Pince-nez, glancing down from legs advancing
To five fingers dancing
Over a menu-card, scorn and adore
Prostitutes and skinny flirts
Who crossing arms and tossing skirts
High-kick—a quick
Eye captures all before they fall—
Quick lines, thick lines
Trace the huge ache under rouge.
“Cognac—more cognac!” Only the slop
Of a charwoman pushing her bucket and mop,
And the rattle of chairs on a table top.
The glass can fall no further. Time to stop
The charcoal’s passionate waltzing with the hand.
Time to take up the hat, drag out the sticks,
And very slowly like a hurt crab, stand:
With one wry bow to the vanished band,
Launch out with short steps harder than high kicks
Along the unspeakable inches of the street.
His flesh was his misfortune: but the feet
Of those whose flesh was all their fortune beat
Softly as the grey rain falling
Through his brain recalling
Marie, Annette, Jean-Claude and Marguerite.
—Jon Stallworthy
1 comment:
nice.
many accurate insights.
i might add, and many do not realize this BUT
degas' soft pastels of beautiful ballerinas do not
totally address the realities of the abusive and oppressive lives these young women led.
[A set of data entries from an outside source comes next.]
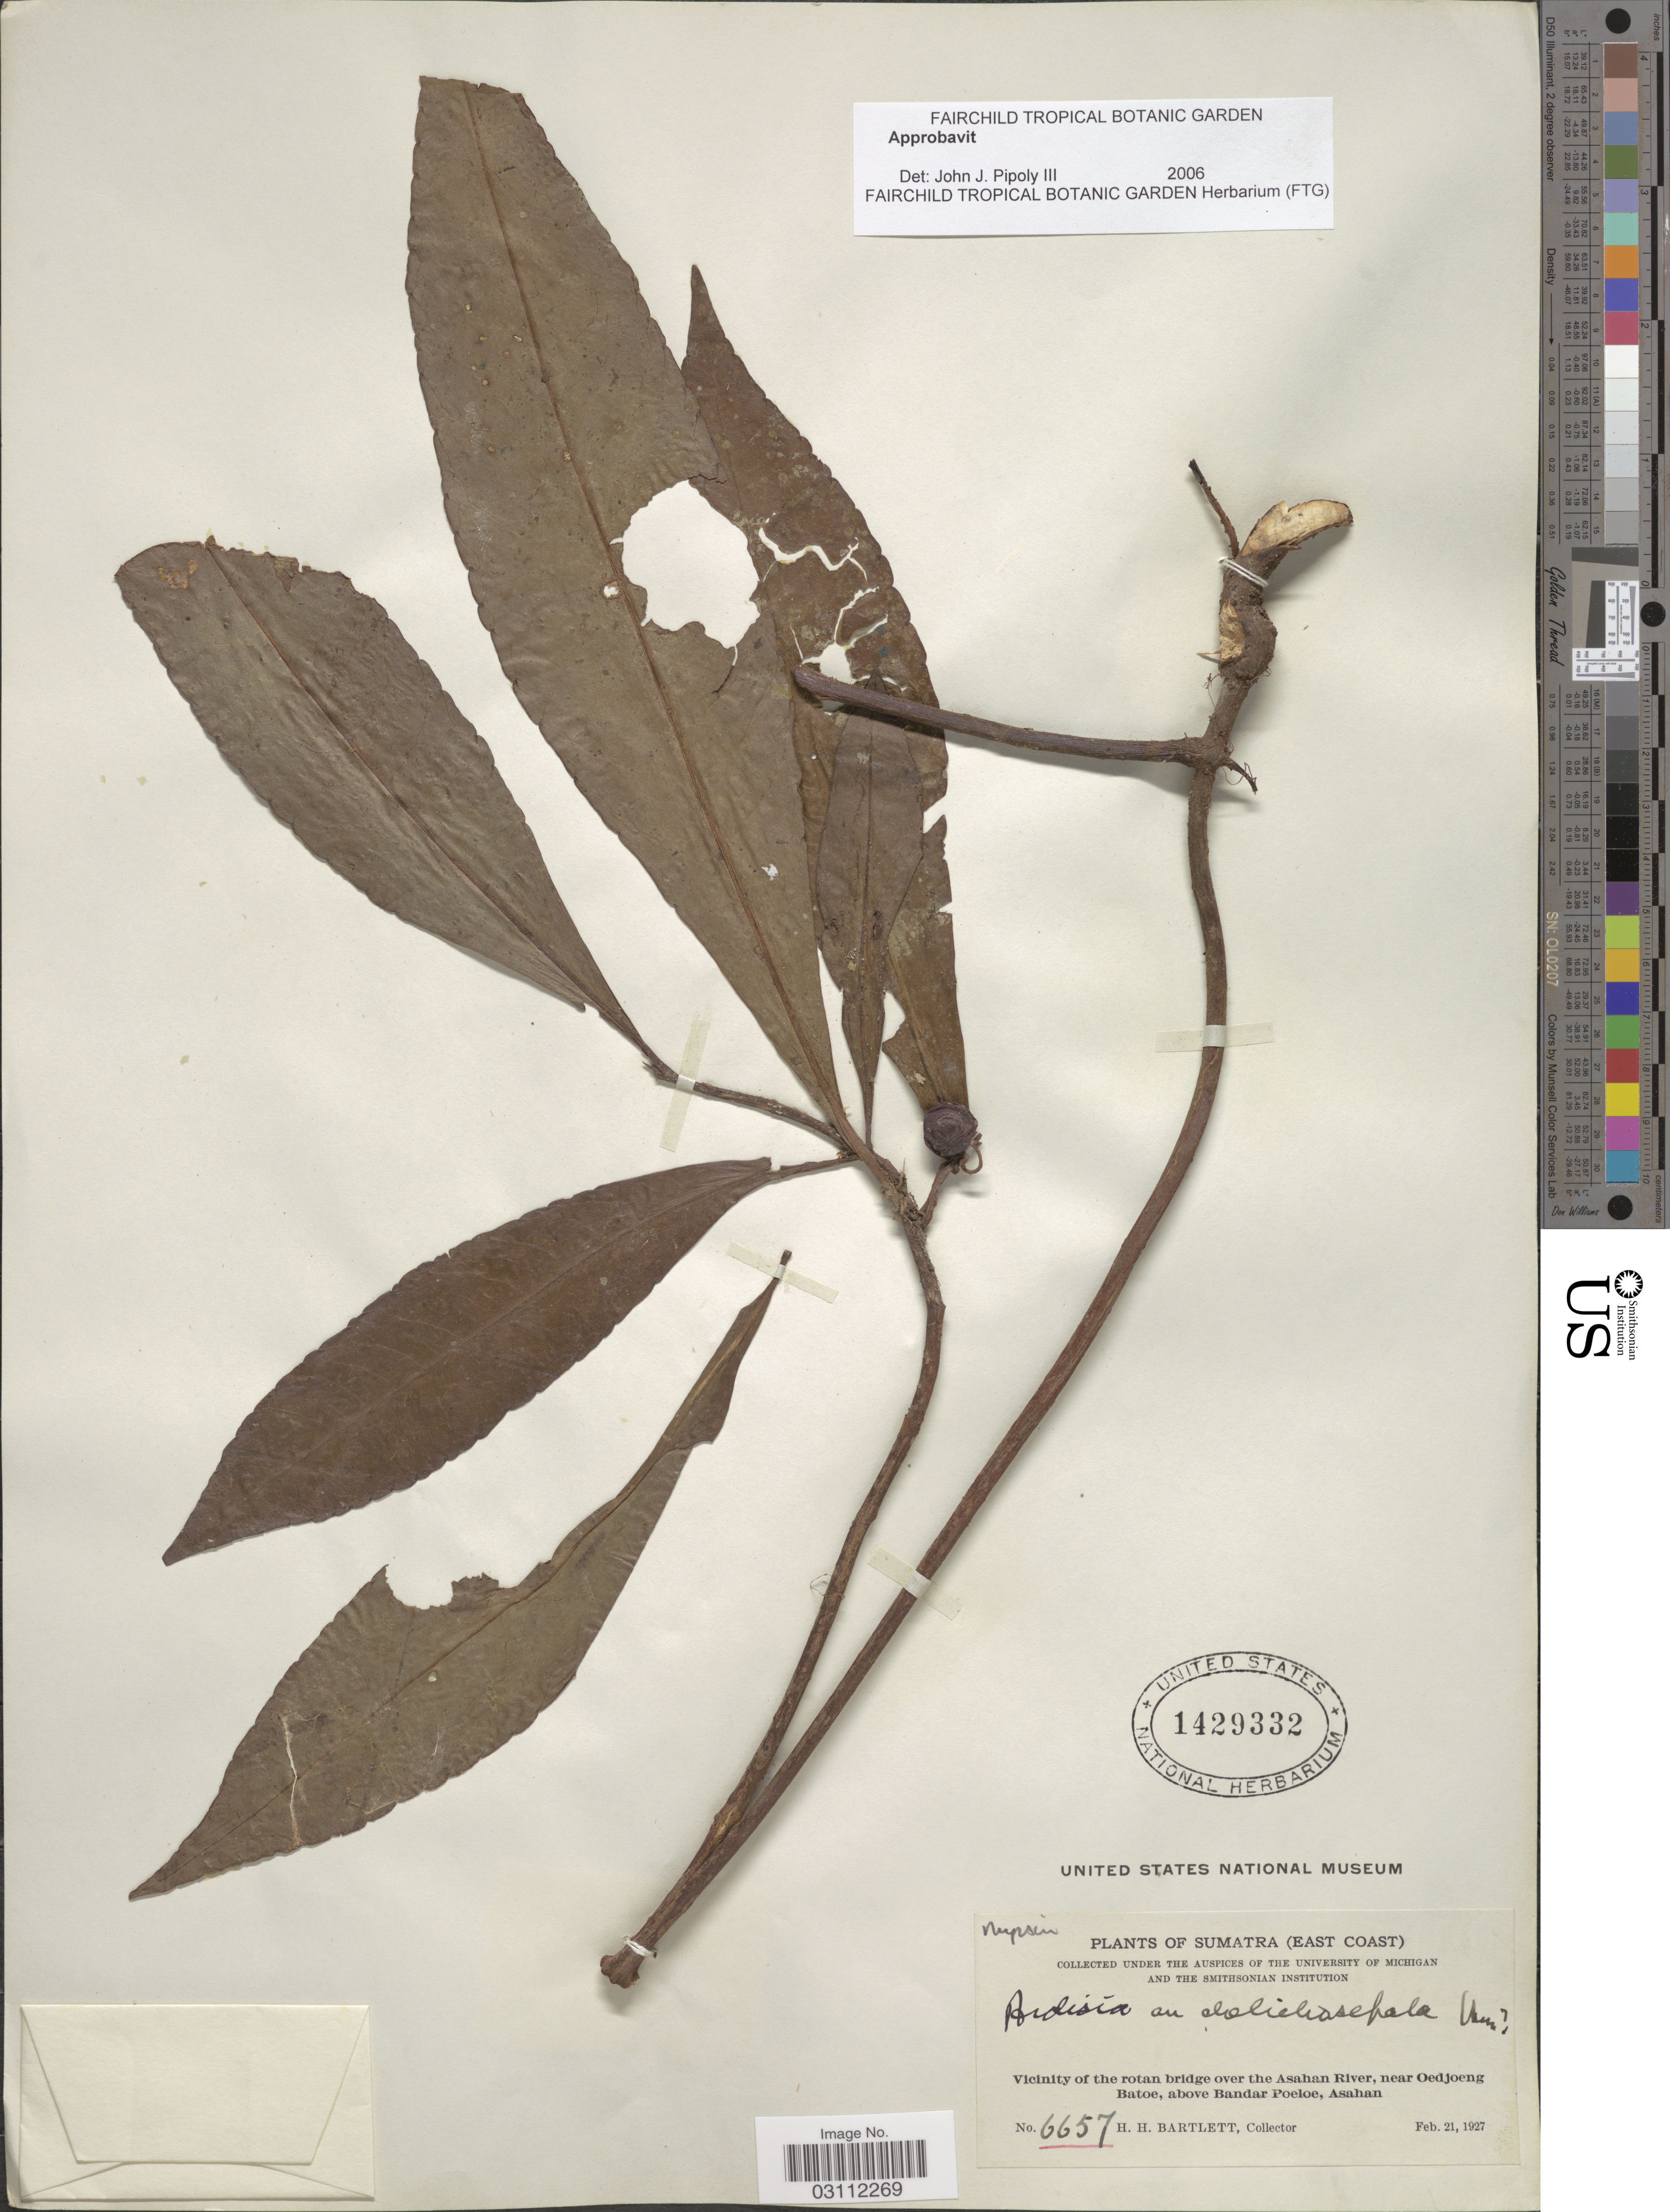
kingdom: Plantae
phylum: Tracheophyta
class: Magnoliopsida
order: Ericales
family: Primulaceae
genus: Ardisia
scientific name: Ardisia dolichosepala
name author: Merr.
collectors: H. H. Bartlett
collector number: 6657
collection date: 1927-02-21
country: Indonesia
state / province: Sumatra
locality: (East Coast). Vicinity of the rotan bridge over the Asahan River, near Oedjoeng Batoe, above Bandar Poeloe, Asahan.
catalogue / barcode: US 1429332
degas chose to elevate their artistic contribution, and yet if you look closely, and i have at musee d'orsay,
you will see the pain and angst of their situations.
ballet mistresses and theatre managers were often
as bad as any johns and stringent in their controls.
degas presents them as suffering angels and
is paying tribute by doing so.
lautrec immortalized the under side of parisian bar life, but it is a much stronger statement and the colors reflect this.